QBER/Week 9: Wheeze Kids Refuse To Act Their Age, Raise Bar

Paul LadewskiCorrespondent IINovember 12, 2009

MINNEAPOLIS - OCTOBER 05:  Quarterback Brett Favre #4 of the Minnesota Vikings hugs Aaron Rodgers #12 of the Green Bay Packers following the Vikings victory over the Packers on October 5, 2009 at Hubert H. Humphrey Metrodome in Minneapolis, Minnesota.  (Photo by Jamie Squire/Getty Images)
Jamie Squire/Getty Images

(QBER is short for Quarterback Efficiency Rating, a more comprehensive, easily understood rating system that I devised to place the emphasis where it belongs—the ability of a quarterback to advance the ball, avoid negative plays, and score touchdowns in comparison to his peers. A rating of 100.0 is the league average.)

For years, we heard criticism about the lack of quality play at the quarterback position. Well, consider the complaint department to be closed these days, largely because a bunch of geezers won't have it any other way.

Of the top six in QBER this week, Peyton Manning (33), Brett Favre (40), McNabb (32), Tom Brady (32), and Drew Brees (30) have reached the Big Three-oh. Manning, Favre, and Brady are locks for Hall of Fame induction, while McNabb and Brees have yet to be mentioned in any such discussion.

If there’s a common trait among the vet set, then it’s the ability to play smart and avoid mistakes on a consistent basis. Manning, Favre, McNabb, Brady, and Brees have turnover rates that are at least 25 percent better than the league average of one for every 30.8 pass calls.

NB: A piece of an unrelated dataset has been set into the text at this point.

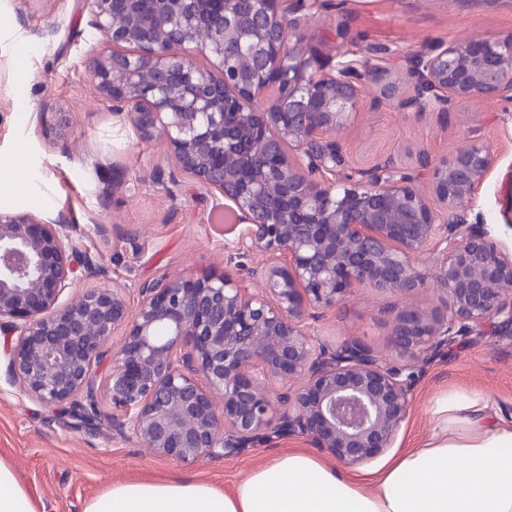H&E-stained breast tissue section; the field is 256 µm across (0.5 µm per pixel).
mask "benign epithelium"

At 25, Aaron Rodgers is the baby of the bunch. Suffice it to say, he’s in pretty good company right now.

The QBER leaders through Week Nine of the regular season

1. Peyton Manning 138.7

2. Brett Favre 138.5

3. Donovan McNabb 133.7

4. Aaron Rodgers 130.2

5. Tom Brady 125.1

6. Drew Brees 124.5

7. Matt Schaub 123.6

8. Philip Rivers 122.5

9. Tony Romo 122.1

10. Carson Palmer 116.7

11. Matt Hasselbeck 116.2

12. Joe Flacco 115.9

13. Eli Manning 114.2

14. Kyle Orton 112.9

15. Ben Roethlisberger 112.6

16. Matt Cassel 106.4

17. Matt Ryan 105.4

18. Shaun Hill 104.7

19. Kurt Warner 104.0

20. Jay Cutler 102.0

21. David Garrard 85.9

22. Trent Edwards 83.2

23. Kerry Collins 79.3

24. Chad Henne 79.2

25. Mark Sanchez 78.1

26. Jason Campbell 77.8

27. Marc Bulger 76.3

28. Matthew Stafford 58.7

29. Josh Johnson 51.3

30. JaMarcus Russell 47.7

31. Jake Delhomme 38.5

32. Derek Anderson 29.7

A Few Observations

  • Has any quarterback in NFL history performed a Dr. Jekyll-Mr. Hyde act quite like Kurt Warner in the last two games? In Week Eight, Warner had a net of one touchdown and six interceptions, and his QBER plunged from 105.6 (17th) to 87.0 (21st) as a result. Last week the veteran responded with five TD passes and zero turnovers, and his QBER climbed to 104.0 (19th) again.
  • The NFL passer formula lists Ben Roethlisberger at fourth overall, 11 spots higher than his QBER rank. What’s the difference? Negative plays mostly. Roethlisberger has been the victim of three touchdowns via fumbles and interceptions, which the NFL system chooses to ignore. Furthermore, the QBER formula also takes into account his 266 yards lost in sacks and turnovers. Only David Garrard (minus 291 yards) and Brett Favre (minus 266) have lost as much or more this season.
  • So far, so good for Vince Young and the Tennessee Titans. Young has a 113.8 QBER, which is nearly 35 percent better than that of Kerry Collins, who started the first seven games of the season. The Texas product would rank No. 13 overall if he had the minimum of 18 pass plays per game necessary to qualify for the list.
  • In 68 fewer attempts, San Francisco 49ers quarterback Alex Smith has as many touchdowns and three more turnovers than Shaun Hill, whom he replaced two weeks ago. Smith may be Mr. Excitement, but Hill is the most productive of the two candidates. His 104.7 rating is nearly 21 percent better than Smith’s 84.0 mark thus far.